• ASSIGNED TASK
Provide a verbatim copy of all the records below, leaving the images out.
***
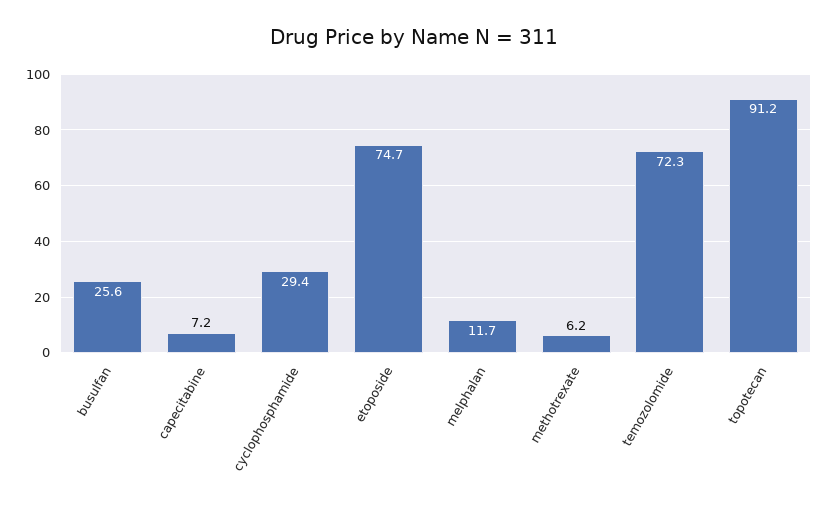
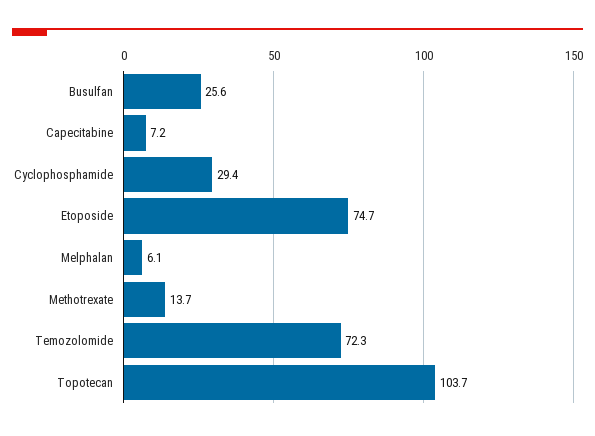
melphalan: 11.7 -> 6.1
methotrexate: 6.2 -> 13.7
topotecan: 91.2 -> 103.7

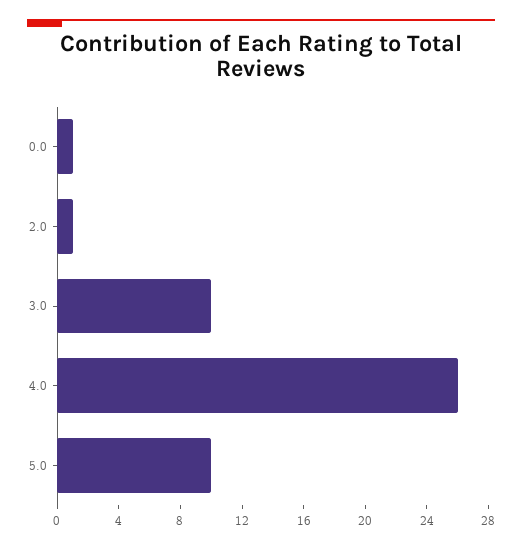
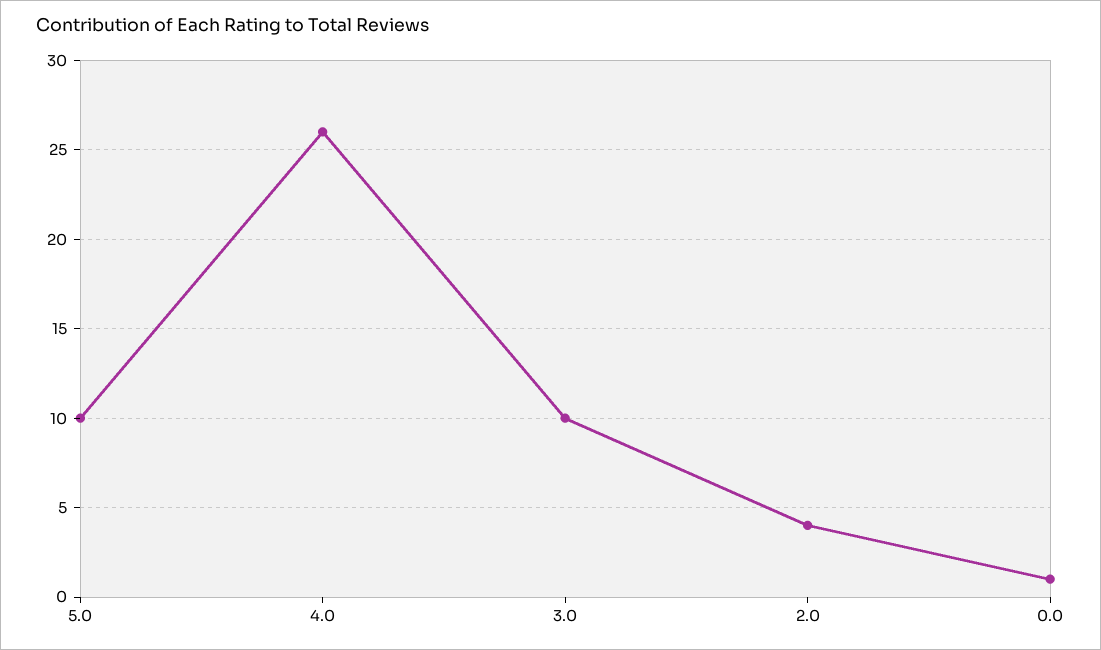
2.0: 1 -> 4

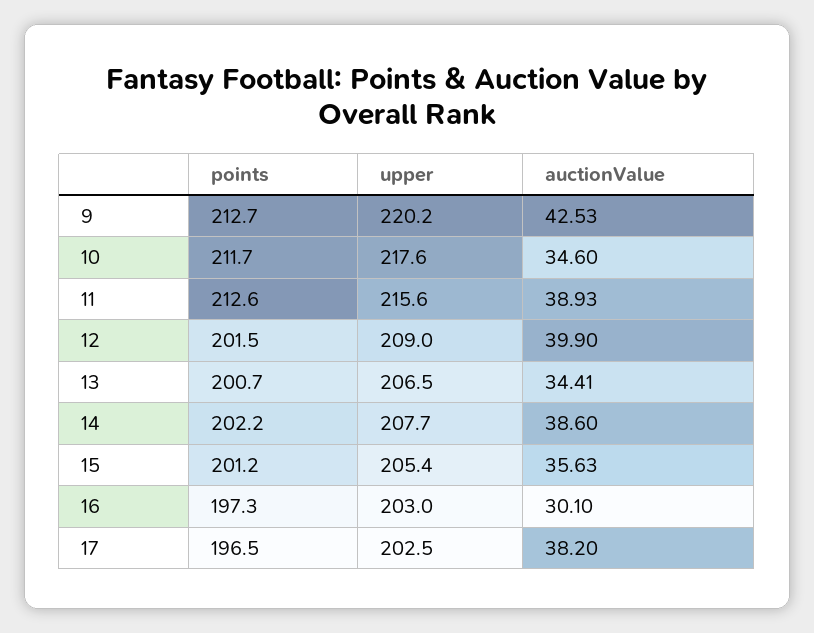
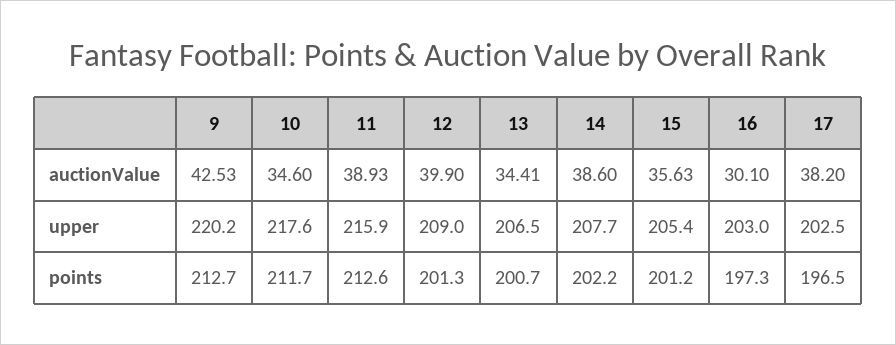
upper, 11: 215.6 -> 215.9
points, 12: 201.5 -> 201.3

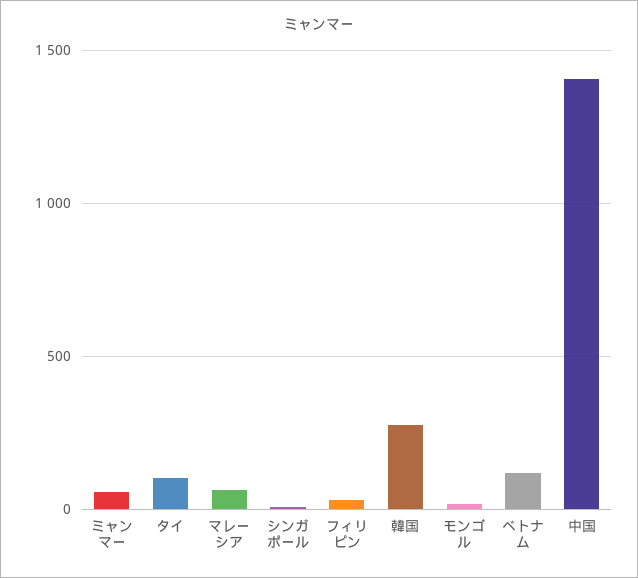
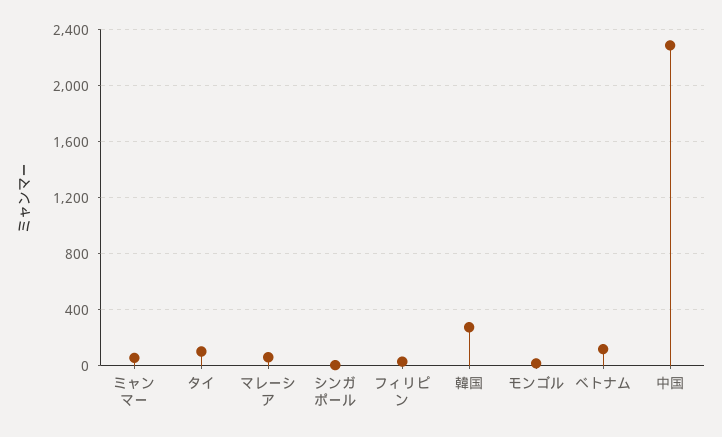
中国: 1400 -> 2300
***
• RESPONSE AREA
melphalan: 11.7 -> 6.1
methotrexate: 6.2 -> 13.7
topotecan: 91.2 -> 103.7

2.0: 1 -> 4

upper, 11: 215.6 -> 215.9
points, 12: 201.5 -> 201.3

中国: 1400 -> 2300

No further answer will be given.